Hurd v. Nelson

714 P.2d 767, 1986 Wyo. LEXIS 486
CourtWyoming Supreme Court
DecidedFebruary 21, 1986
Docket85-92
StatusPublished
Cited by20 cases

This text of 714 P.2d 767 (Hurd v. Nelson) is published on Counsel Stack Legal Research, covering Wyoming Supreme Court primary law. Counsel Stack provides free access to over 12 million legal documents including statutes, case law, regulations, and constitutions.

Bluebook
Hurd v. Nelson, 714 P.2d 767, 1986 Wyo. LEXIS 486 (Wyo. 1986).

Opinions

BROWN, Justice.

This appeal results from an order wherein the district court found appellant Dale Hurd liable to appellee Darla Mae Nelson (formerly Darla Mae Hurd) for appellant’s breach of the parties’ stipulation and settlement agreement. Such agreement was entered into between the parties pursuant to their divorce and made a part of the divorce decree. Appellant raises the following issue for our consideration:

“Whether the trial Court abused its discretion in awarding Plaintiff $12,500.00 for Defendant’s breach of the Stipulation and Settlement Agreement for failure to remodel the parties’ house and to complete the construction of the shop building for the Plaintiff.”

We will affirm.

The parties 'were divorced on June 8, 1981. On May 22, 1981, the parties signed a stipulation and settlement agreement which was incorporated into the divorce decree. This agreement provided, inter alia, the following:

“4. The Plaintiff shall be awarded as her sole and separate property, free and clear of any claims or demands by the Defendant, the following described property:
“A. The physical possession of the house and real estate in Grover, Wyoming, for a period of ten (10) years or until the Plaintiff should remarry, whichever first occurs at which time the house and real property shall be sold and the proceeds shall be divided equally between the parties. The Plaintiff is hereby given the first right to purchase the Defendant’s equity in the house and real property at a rate equal to the highest bona fide offer of a third party given to the parties. It is further understood and agreed that the Defendant will pay for the remodeling of the house to the Plaintiff’s satisfaction at a cost not to exceed the sum of $10,000.00 and that this remodeling shall be completed no later than June 1, 1982. It is further understood and agreed that the Defendant shall pay for the completion of the construction of a shop and storage building which is planned to be erected upon the real property of the parties and that the Plaintiff shall be entitled to rent the space in this building on such terms and conditions as she deems advisable and that she may retain the rental income solely and separately for herself.” (Emphasis added.)

Appellant did contribute between $2,000 and $3,000 for the remodeling of the house, as well as another $800 expenditure for basement carpeting. He testified, however, that he estimated it would take an additional $6,000 to complete the remodeling of the house.

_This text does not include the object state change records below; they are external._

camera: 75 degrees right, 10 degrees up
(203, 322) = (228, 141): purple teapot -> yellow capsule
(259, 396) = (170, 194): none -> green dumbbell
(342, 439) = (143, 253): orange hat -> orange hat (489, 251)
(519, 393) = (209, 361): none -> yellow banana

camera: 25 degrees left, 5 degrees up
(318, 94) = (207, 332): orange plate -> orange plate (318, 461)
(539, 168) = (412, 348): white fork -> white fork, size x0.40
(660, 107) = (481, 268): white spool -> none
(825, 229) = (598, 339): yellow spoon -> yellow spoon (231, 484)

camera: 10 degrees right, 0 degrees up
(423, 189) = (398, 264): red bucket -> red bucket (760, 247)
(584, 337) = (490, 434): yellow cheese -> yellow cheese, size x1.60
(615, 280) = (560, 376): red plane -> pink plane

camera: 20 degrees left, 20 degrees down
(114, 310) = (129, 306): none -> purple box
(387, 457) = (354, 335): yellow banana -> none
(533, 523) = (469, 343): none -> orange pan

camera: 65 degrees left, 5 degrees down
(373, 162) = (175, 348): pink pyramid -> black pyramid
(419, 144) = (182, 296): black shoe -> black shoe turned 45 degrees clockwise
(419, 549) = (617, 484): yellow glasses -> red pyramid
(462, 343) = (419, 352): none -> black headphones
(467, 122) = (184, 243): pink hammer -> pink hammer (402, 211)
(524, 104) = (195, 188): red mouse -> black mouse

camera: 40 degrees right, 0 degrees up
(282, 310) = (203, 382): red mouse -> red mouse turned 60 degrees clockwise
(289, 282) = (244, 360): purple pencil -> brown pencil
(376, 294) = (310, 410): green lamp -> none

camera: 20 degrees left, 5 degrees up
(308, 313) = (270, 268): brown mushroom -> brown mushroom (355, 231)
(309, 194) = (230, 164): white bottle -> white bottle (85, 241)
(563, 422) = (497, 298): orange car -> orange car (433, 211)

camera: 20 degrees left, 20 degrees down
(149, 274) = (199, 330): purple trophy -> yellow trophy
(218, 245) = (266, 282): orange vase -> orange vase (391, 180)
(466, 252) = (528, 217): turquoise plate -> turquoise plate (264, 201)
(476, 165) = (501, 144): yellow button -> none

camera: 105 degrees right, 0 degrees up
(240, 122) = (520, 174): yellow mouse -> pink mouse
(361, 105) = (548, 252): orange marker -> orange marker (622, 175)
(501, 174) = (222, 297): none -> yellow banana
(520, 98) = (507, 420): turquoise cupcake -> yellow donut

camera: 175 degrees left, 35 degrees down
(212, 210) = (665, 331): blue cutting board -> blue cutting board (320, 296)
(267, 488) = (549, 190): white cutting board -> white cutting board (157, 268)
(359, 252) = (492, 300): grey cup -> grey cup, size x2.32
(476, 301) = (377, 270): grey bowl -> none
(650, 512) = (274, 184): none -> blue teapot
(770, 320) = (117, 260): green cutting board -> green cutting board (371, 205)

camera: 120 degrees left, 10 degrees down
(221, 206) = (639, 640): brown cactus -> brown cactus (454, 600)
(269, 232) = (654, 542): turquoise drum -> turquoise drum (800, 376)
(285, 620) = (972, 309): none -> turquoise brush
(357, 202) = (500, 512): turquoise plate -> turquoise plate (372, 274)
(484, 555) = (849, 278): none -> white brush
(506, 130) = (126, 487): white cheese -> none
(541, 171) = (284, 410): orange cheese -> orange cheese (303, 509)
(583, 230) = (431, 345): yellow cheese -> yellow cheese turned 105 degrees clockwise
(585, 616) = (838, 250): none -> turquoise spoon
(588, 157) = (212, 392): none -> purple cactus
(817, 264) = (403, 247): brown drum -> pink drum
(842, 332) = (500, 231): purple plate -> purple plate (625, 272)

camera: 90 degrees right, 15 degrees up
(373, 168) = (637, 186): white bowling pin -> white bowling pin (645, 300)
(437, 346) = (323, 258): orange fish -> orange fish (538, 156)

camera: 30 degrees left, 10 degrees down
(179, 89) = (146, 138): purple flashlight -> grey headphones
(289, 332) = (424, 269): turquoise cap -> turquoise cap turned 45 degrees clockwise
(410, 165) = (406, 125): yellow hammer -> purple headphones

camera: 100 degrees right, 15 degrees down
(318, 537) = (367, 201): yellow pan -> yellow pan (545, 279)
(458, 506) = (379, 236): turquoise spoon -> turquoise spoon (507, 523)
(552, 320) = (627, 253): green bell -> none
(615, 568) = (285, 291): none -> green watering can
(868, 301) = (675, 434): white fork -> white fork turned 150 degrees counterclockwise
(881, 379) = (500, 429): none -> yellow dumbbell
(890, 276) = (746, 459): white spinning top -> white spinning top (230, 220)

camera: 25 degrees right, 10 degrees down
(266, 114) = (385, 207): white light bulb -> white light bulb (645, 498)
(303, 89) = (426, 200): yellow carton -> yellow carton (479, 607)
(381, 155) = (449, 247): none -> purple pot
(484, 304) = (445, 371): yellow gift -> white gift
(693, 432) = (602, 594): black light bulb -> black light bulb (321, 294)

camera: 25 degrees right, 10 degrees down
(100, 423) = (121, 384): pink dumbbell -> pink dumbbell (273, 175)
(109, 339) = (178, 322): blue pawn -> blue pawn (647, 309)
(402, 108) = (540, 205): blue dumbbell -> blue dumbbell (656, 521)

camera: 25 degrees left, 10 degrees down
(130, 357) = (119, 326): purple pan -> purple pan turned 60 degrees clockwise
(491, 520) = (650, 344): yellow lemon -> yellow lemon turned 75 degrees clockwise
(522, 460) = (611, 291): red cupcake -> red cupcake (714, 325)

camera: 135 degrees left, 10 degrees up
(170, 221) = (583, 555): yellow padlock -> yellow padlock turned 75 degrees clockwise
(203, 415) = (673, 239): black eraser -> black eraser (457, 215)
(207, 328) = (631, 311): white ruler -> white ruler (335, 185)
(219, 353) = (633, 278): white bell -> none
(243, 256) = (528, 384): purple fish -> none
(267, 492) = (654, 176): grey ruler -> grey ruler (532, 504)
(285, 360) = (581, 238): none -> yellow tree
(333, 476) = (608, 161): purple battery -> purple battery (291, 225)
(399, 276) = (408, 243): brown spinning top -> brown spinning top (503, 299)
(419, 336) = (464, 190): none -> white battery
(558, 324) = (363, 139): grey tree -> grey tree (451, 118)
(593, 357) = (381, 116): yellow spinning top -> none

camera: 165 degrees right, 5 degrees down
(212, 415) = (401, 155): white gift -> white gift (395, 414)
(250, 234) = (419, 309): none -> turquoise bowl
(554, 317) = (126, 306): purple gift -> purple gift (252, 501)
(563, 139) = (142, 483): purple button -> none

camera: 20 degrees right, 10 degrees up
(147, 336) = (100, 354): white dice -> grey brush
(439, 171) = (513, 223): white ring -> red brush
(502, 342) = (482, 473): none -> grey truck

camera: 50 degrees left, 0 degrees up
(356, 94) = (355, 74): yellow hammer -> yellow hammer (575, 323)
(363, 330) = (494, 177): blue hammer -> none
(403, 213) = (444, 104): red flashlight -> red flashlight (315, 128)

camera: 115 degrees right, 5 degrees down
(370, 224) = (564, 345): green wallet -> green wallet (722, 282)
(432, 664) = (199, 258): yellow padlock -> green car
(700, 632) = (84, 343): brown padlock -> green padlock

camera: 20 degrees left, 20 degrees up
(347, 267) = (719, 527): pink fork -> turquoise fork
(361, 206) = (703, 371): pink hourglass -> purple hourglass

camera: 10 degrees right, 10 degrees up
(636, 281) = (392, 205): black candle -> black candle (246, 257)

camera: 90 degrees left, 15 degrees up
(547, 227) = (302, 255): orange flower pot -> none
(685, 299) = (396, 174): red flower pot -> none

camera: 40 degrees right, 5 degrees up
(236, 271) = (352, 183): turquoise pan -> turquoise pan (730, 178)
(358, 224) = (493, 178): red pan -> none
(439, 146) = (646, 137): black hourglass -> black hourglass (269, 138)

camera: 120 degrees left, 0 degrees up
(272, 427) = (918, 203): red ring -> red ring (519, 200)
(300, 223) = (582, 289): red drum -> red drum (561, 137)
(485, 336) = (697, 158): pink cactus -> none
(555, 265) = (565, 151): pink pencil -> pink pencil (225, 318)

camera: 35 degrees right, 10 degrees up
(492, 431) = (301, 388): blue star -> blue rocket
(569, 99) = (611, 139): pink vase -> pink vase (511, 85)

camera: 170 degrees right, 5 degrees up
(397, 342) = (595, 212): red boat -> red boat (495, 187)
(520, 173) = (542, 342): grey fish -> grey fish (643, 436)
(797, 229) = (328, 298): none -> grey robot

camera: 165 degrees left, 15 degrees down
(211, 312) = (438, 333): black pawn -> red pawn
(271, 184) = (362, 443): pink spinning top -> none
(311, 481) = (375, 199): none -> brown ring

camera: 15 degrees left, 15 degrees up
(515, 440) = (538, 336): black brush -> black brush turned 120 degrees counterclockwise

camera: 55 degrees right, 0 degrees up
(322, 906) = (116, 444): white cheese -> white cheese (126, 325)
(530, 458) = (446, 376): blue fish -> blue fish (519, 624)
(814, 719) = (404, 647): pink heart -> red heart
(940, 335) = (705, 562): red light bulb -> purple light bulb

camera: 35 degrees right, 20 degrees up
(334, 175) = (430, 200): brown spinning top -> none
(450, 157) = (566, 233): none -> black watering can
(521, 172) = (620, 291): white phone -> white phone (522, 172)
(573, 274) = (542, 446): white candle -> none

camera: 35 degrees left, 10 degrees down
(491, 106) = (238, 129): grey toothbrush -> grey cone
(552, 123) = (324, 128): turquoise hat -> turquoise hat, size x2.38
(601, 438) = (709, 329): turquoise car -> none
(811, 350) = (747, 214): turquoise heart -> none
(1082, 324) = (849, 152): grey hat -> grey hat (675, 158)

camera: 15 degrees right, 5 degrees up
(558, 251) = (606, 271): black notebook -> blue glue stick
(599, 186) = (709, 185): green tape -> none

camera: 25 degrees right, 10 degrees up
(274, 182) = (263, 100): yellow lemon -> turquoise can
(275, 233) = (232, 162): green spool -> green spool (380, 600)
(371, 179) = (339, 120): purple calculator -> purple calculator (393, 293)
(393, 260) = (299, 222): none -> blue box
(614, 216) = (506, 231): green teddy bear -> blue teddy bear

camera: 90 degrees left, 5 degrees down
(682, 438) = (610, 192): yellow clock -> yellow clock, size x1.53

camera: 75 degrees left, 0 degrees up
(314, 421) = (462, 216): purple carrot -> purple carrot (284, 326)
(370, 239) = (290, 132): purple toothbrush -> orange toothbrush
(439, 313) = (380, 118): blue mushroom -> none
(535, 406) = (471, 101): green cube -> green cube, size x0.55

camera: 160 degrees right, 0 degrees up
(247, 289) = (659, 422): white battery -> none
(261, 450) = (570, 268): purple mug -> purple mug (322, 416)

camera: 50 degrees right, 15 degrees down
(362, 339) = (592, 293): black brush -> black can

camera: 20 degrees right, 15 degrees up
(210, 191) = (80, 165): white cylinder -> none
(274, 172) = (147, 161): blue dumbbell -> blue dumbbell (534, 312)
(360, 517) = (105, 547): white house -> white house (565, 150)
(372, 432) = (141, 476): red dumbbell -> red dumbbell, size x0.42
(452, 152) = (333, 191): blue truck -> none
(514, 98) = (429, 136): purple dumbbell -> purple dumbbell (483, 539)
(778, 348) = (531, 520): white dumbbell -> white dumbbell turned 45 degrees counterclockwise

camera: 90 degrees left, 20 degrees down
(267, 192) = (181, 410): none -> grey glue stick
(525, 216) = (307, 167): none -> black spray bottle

Appellant contributed approximately $12,000 in materials for the construction of the shop, but did not pay for any labor, except $700 which was paid by appellant to a contractor who did some work on the shop. Members of appellee’s church eventually erected the shop at no charge.

Appellee then filed a petition for order to show cause why the terms of the divorce decree should not be enforced.1 Appellee sought to collect from appellant the costs of remodeling the house and the construction of the shop. After a hearing on the matter, the court rendered judgment finding, inter alia:

“IT IS THEREFORE ORDERED, ADJUDGED, AND DECREED:
i( * * *
“2. That judgment be entered against the Defendant in the sum of TWELVE THOUSAND FIVE HUNDRED DOL[769]*769LARS ($12,500.00) for the Defendant’s breach of the Stipulation and Settlement Agreement for failure to remodel the parties’ house and to complete the construction of the shop building for the Plaintiff.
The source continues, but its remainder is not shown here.